Proposed terms of reference contained overleaf.

For comment: Chris Evans 0419 983 593 Mary Wood 0438 983 908




Mr President

I give notice that, on the next day of sitting, I shall move, that the following matters be referred to the Senate Foreign Affairs, Defence and Trade References Committee for inquiry and report by 12 May 2004:

(1) The effectiveness of the Australian military justice system in providing impartial, rigorous and fair outcomes, and mechanisms to improve the transparency and public accountability of military justice procedures.

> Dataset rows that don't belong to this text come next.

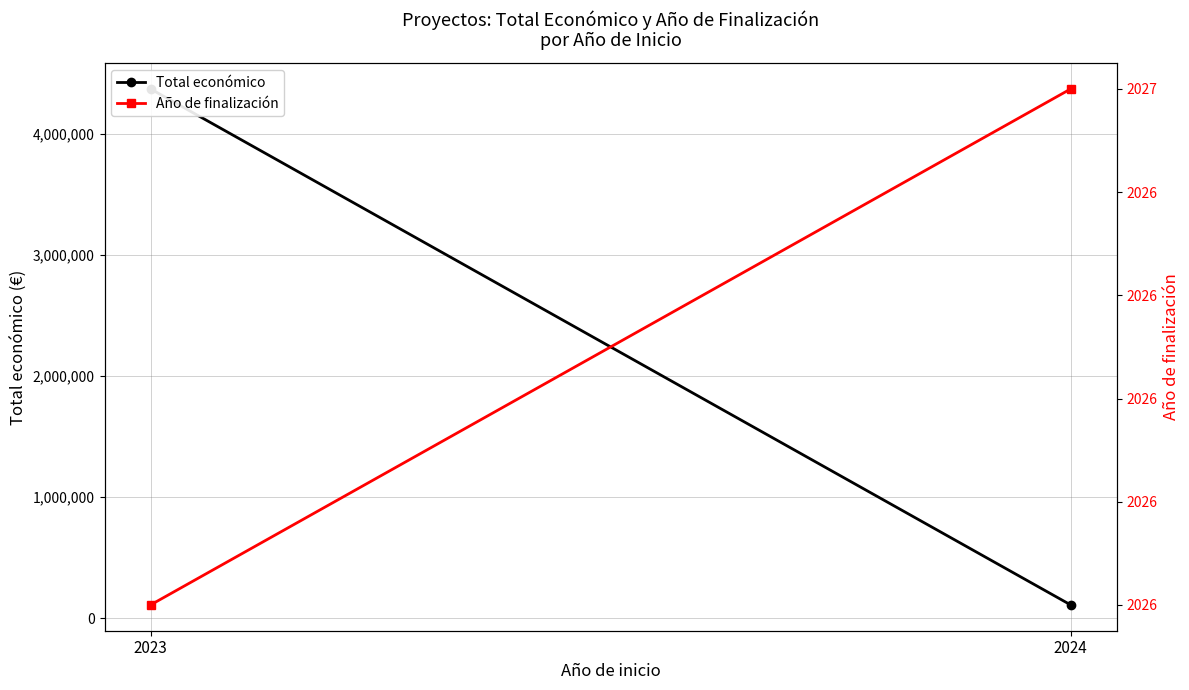

What is the lowest value of the Total económico series?

110168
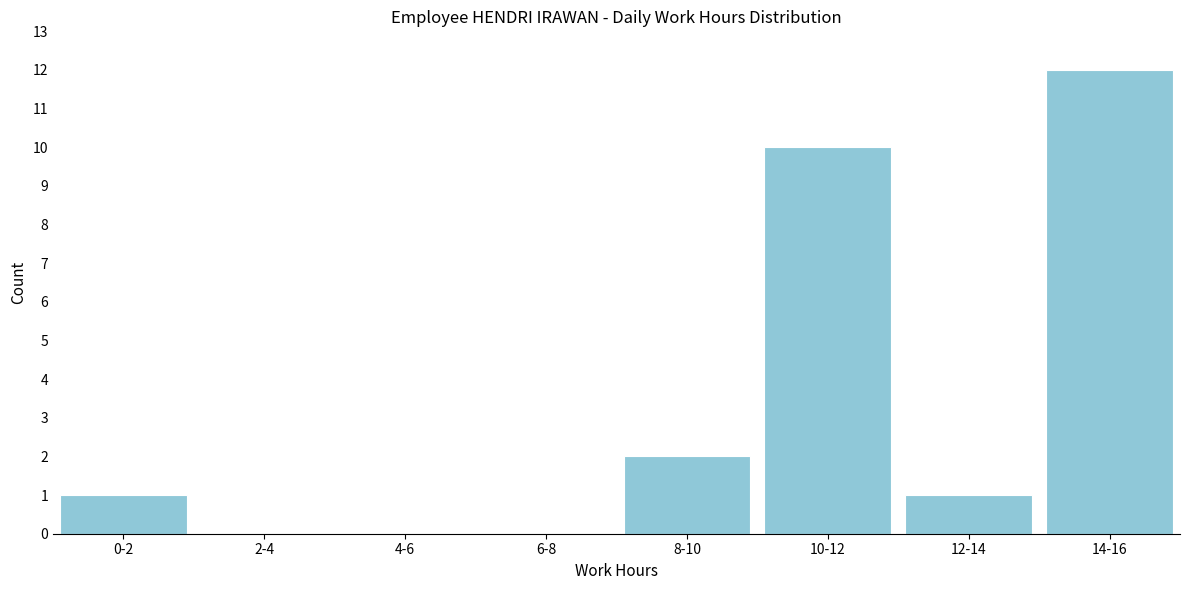

Reading left to right, list all the values displayed in this chart.

0-2=1	2-4=0	4-6=0	6-8=0	8-10=2	10-12=10	12-14=1	14-16=12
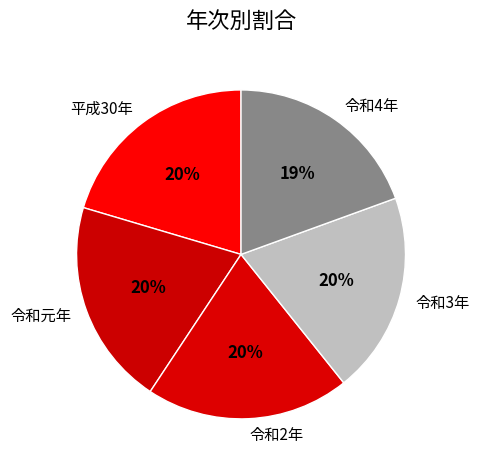

Count the number of slices in the pie.

5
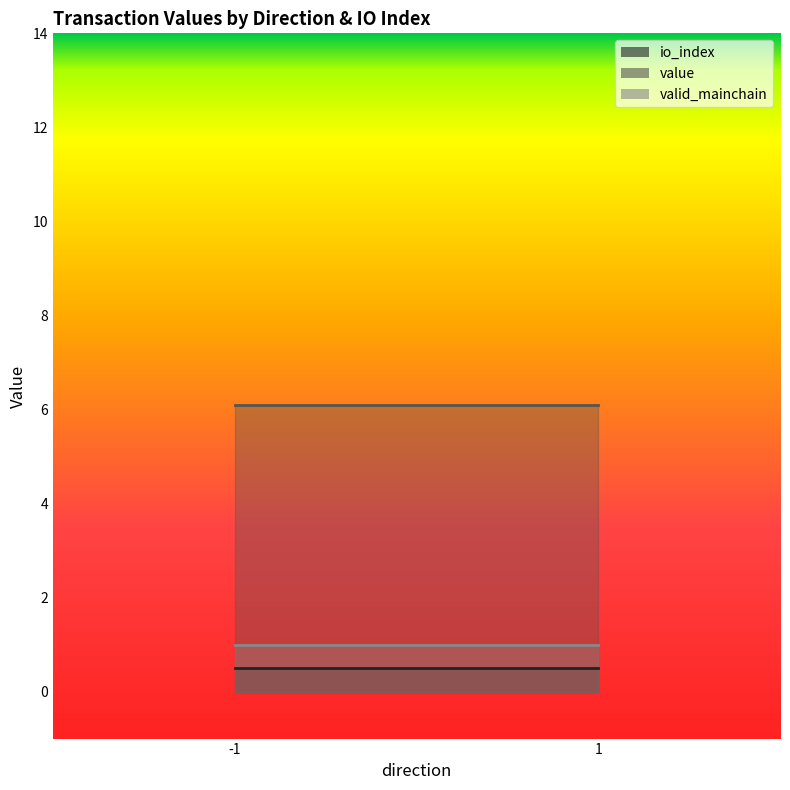

Which series changed the most between -1_1 and 1_0?

value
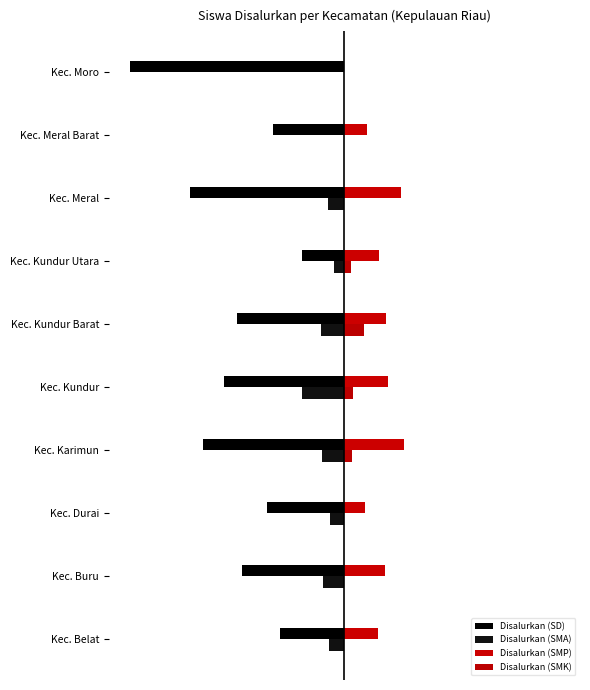

What is the difference between the maximum and minimum values in the Disalurkan (SD) series?

1261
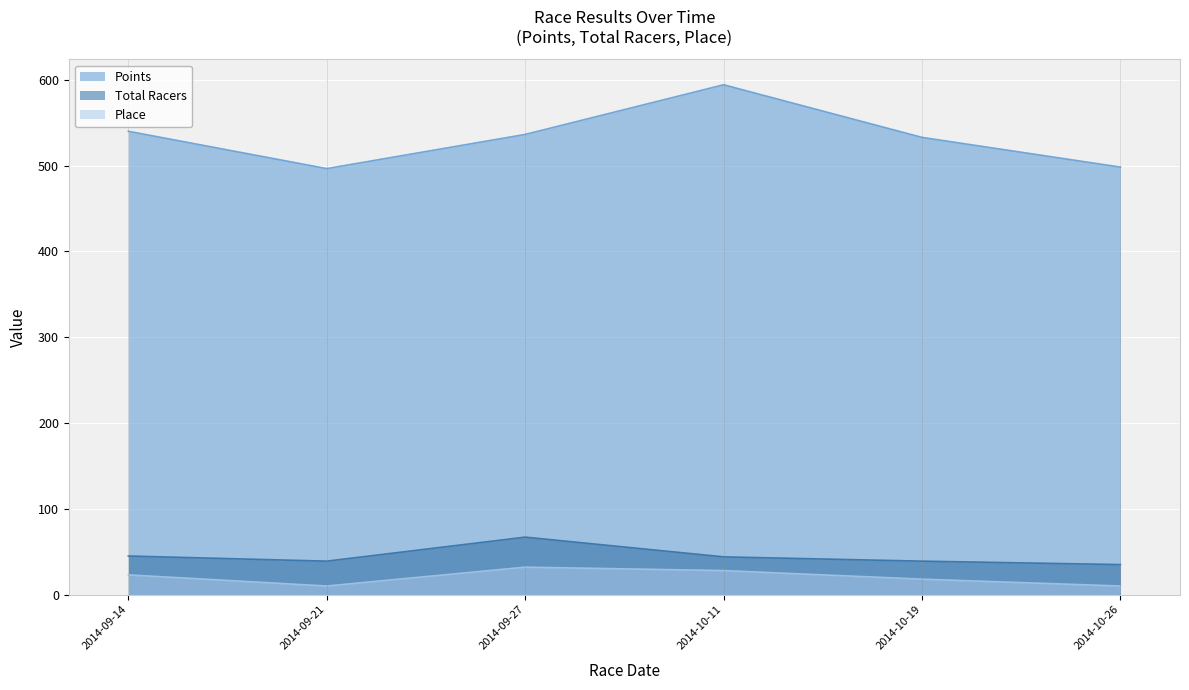

What position from the left is 2014-10-11?

4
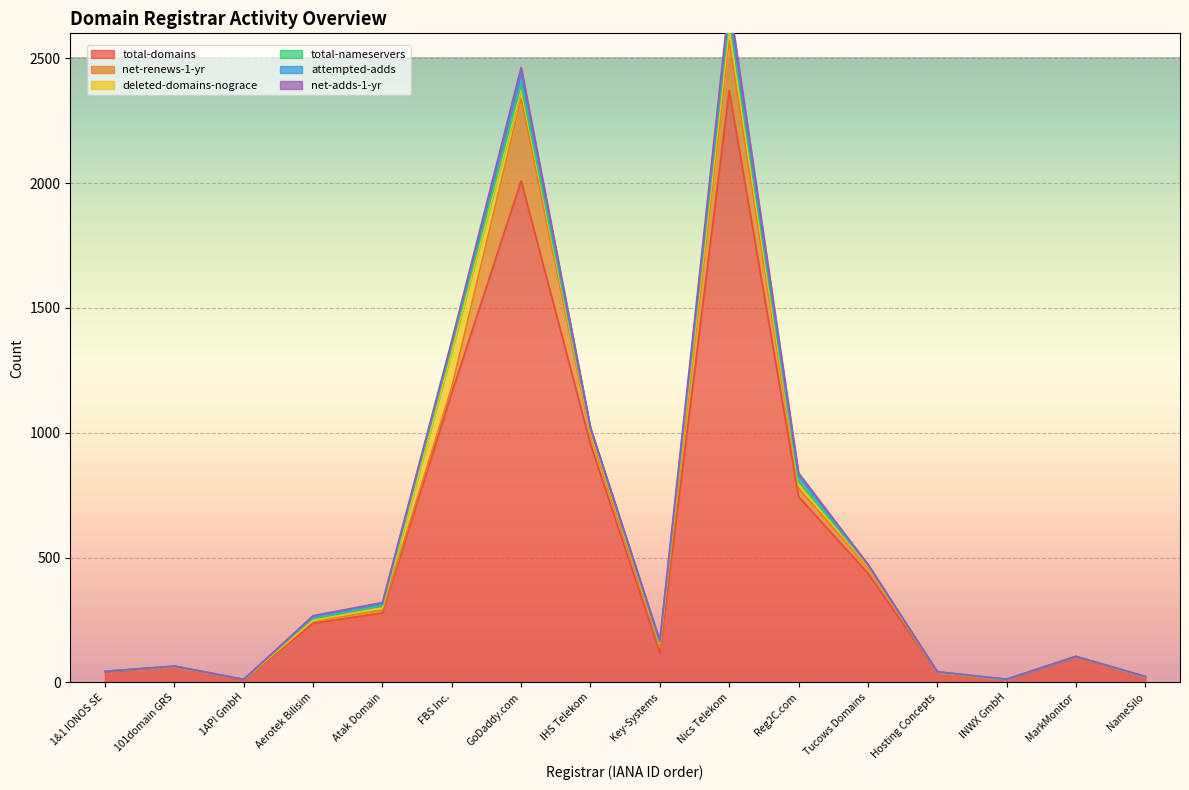

The net-adds-1-yr series shows -25 at 1&1 IONOS SE. True or false?

False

(2) The Australian Defence Force’s handling of:

(a) inquiries into the reasons for peacetime deaths in the ADF (whether occurring by suicide or accident), including the quality of investigations, the process for their instigation, and implementation of findings;

(b) allegations that ADF personnel, cadets, trainees, civilian employees or former personnel have been mistreated;

(c) inquiries into whether administrative action or disciplinary action should be taken against any member of the ADF;

(d) allegations of drug abuse by ADF members.

(3) Without limiting the scope of its inquiry, the Committee shall consider the process and handling of the following investigations by the ADF:

(a) into the death of Private Jeremy Williams;

(b) into the reasons for the fatal fire on the HMAS Westralia;

(c) into the death of Air Cadet Eleanore Tibble;

(d) into allegations about misconduct by members of the Special Air Service (SAS) in East Timor;

(e) into the disappearance at sea of Acting Leading Seaman Gurr in 2002.

(4) The Committee shall also examine the impact of Government initiatives to improve the military justice system, including the Inspector General of the ADF and the proposed office of Director of Military Prosecutions.